Lately, I have been observing comments in the news media about the impending presidential elections in Pakistan. Several commentators have said that this is a repeat of the Rafiq Tarar saga when a nonentity was made president, that this does not augur well for democracy, etc. While this criticism has some merit, I want to argue that we are simply trying to put the cart before the horse and being too impatient. This was our first normal transition from one elected government to the next. In the grand scheme of things, this might not matter, but in Pakistan, where ostensibly we have had at least 25 years of democratic government, this ‘first’ is very significant. Expecting too many things so quickly is simply impatience.
One of the interesting jobs of the historian is not to inform people of something novel or new from the past, but to simply remind people of past events and their relevance today. Therefore, perhaps it is worth recounting how democracy was achieved in Britain — the first modern democratic country. We all know that King John was forced to sign the great charter — the Magna Carta — in 1215 by the barons, which enshrined a few rights and significantly, curtailed the power of the monarch. The Kings Council, set up under the Magna Carta, eventually became the parliament of England, and was split into the House of Commons and the House of Lords in 1341. Thereafter, gradually, parliament began to assert itself, and by the end of the civil war and the Glorious Revolution of 1688, parliament established itself as the central power with the monarch’s role increasingly limited. The 1689 Bill of Rights and the 1701 Act of Settlement further consolidated the pre-eminent position of parliament. However, until the Reform Act of 1832, a very small proportion of the country was allowed to vote and constituencies varied between 20,000 and seven voters! Women only received full voting rights in 1928.
The reason for narrating the above is to show how long it took Britain to establish what we call ‘democracy’. It was a process which took nearly a thousand years, and in some ways, still continues. It also shows that democracy is never perfect — in any age. Therefore, while no women and very few men had the right to vote before 1832, this did not mean that Britain should not have had a parliament and elections. We can now laugh that some constituencies till 1832 had seven members, but even such ridiculousness did not mean that the process should not go on. Achieving democracy is a process, where the process is as important, if not more, than the final product, and cutting it short and steamrolling it is not healthy.
We, as a country, have become very impatient. Maybe it is result of our convoluted trajectory, or environmental factors. So, if something cannot be done in 90 days, we are not interested and we can barely tolerate differing opinions. This impatience is dangerous for us, as it removes our sight from the long term and only makes the short term significant. No person, let alone a country, can survive like this.
The choice of Mamnoon Hussain might not be ideal, but can we at least appreciate that we are going to get an elected president? Even in India, with a much longer democratic history than ours, there is often disagreement over the choice of president and, in fact, Jawaharlal Nehru was rather unhappy about the choice of India’s first president, Rajendra Prasad, thinking that he was too communal.
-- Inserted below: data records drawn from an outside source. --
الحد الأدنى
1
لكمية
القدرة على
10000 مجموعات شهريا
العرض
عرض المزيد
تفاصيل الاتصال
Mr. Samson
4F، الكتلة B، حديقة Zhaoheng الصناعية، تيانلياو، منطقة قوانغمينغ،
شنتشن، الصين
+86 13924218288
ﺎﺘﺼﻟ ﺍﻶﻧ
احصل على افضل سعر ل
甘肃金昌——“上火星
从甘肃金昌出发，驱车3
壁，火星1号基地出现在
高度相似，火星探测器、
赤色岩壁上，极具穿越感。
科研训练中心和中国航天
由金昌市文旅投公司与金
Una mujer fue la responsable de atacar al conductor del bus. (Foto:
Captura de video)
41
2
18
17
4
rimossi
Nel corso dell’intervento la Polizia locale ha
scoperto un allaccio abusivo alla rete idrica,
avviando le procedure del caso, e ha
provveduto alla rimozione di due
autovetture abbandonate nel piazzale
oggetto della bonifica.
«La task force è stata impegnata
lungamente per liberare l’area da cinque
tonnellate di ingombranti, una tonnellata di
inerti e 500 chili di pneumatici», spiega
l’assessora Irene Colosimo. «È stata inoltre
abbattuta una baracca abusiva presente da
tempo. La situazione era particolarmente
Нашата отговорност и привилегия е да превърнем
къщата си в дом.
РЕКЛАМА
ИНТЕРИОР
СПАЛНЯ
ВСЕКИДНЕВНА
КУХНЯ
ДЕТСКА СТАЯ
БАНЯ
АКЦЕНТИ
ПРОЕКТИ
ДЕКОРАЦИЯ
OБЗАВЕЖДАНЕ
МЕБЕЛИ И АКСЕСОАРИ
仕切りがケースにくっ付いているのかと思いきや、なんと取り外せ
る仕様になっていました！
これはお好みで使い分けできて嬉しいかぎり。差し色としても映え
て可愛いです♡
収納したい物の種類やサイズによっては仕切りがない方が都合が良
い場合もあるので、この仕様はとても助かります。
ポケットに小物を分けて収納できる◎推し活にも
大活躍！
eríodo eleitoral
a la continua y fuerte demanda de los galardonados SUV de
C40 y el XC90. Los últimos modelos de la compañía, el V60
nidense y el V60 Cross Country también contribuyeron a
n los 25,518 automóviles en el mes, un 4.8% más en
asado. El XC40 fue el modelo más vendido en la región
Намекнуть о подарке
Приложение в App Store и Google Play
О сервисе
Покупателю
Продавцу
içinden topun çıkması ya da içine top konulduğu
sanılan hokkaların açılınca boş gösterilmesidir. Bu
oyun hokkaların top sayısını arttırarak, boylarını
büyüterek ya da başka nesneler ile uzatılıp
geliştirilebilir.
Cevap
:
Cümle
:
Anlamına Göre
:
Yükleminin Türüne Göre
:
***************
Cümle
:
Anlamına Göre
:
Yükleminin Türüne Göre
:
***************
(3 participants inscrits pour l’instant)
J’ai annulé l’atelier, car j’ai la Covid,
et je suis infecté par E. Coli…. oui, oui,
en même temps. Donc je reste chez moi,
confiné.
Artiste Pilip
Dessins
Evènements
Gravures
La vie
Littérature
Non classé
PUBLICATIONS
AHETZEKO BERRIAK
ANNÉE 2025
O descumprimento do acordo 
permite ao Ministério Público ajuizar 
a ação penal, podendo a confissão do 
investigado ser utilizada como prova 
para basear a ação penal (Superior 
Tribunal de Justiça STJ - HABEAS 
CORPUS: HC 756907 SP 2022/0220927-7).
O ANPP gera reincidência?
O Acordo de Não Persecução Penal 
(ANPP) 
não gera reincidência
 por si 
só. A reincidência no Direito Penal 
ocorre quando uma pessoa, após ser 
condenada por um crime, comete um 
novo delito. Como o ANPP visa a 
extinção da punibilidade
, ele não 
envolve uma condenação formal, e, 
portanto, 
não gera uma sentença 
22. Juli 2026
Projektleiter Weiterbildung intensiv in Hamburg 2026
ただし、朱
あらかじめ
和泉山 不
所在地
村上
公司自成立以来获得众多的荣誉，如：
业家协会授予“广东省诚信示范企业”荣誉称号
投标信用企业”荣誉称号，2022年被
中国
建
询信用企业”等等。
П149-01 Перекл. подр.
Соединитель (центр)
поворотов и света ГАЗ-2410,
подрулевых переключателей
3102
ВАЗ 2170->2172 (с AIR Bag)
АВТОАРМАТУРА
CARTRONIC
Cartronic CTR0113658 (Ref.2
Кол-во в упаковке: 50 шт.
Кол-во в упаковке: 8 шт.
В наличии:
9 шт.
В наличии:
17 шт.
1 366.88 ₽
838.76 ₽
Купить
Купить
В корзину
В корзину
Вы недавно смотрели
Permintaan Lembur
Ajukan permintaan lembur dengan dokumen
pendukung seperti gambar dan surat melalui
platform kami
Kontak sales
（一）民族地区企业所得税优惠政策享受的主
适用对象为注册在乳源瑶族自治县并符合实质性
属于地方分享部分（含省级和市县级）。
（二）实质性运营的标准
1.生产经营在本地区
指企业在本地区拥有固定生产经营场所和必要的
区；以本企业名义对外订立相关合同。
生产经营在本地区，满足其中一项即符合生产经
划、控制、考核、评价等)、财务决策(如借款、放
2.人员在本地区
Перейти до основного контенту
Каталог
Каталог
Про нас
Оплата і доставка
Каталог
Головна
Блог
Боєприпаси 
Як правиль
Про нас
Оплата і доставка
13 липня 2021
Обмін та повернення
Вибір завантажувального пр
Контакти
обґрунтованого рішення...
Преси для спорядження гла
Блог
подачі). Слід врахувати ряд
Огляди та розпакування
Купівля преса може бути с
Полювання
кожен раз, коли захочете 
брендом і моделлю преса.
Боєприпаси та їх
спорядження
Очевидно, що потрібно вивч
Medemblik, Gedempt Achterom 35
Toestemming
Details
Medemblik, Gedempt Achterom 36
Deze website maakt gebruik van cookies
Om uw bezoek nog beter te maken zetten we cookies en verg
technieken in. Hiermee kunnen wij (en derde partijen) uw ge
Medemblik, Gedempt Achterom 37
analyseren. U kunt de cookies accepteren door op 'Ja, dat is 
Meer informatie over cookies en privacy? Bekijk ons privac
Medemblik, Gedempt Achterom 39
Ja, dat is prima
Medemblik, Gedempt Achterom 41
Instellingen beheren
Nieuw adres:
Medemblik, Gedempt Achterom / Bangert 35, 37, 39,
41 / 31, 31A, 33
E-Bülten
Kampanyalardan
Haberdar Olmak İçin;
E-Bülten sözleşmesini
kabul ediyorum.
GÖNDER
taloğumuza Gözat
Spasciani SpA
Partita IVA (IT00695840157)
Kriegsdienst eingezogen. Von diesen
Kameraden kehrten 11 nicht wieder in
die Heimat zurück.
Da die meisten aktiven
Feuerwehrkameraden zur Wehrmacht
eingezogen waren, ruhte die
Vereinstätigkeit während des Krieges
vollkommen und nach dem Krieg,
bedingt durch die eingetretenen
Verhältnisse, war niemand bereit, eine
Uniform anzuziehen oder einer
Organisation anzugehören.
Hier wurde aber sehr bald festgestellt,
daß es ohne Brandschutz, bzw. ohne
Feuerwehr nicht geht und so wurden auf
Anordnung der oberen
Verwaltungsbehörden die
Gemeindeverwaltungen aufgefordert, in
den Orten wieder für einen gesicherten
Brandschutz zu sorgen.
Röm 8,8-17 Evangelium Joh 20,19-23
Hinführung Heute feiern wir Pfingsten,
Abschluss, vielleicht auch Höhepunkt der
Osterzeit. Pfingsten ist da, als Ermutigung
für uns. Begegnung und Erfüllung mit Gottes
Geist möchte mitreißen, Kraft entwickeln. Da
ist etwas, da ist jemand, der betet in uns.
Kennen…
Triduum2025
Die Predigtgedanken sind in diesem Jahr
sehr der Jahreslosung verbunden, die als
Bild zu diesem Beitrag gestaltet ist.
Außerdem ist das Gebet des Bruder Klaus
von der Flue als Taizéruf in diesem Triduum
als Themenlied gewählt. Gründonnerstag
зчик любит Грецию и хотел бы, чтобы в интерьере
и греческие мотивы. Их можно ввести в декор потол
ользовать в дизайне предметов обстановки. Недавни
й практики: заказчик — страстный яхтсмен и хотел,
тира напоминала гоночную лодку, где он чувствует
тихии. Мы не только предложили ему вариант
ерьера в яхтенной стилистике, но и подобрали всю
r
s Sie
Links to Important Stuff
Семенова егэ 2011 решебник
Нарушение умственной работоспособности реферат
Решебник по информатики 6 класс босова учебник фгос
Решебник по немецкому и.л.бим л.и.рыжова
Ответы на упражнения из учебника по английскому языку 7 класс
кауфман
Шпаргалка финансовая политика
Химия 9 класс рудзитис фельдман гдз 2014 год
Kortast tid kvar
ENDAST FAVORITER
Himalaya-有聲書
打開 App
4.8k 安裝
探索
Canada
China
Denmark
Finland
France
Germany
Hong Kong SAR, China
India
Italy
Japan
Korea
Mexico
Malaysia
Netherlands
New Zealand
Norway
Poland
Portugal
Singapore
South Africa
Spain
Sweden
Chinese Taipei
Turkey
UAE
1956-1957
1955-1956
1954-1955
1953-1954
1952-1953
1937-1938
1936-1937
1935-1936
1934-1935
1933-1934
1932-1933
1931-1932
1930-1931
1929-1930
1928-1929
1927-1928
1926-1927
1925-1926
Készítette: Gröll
Choosing someone who represents the whole country is never an easy task. We also have had a perpetual tug of war between presidents and prime ministers, and therefore, perhaps the loyalist choice of Nawaz Sharif should have been expected.
Pakistan has just started on the road to democracy and we must not derail it by wanting perfection at each stage. Yes, elections will be rigged in places, governments will not always act properly and the choice of president might be difficult but the important thing is that the process must go on. It is indeed from the process itself that real change will come.
Published in The Express Tribune, July 30th, 2013.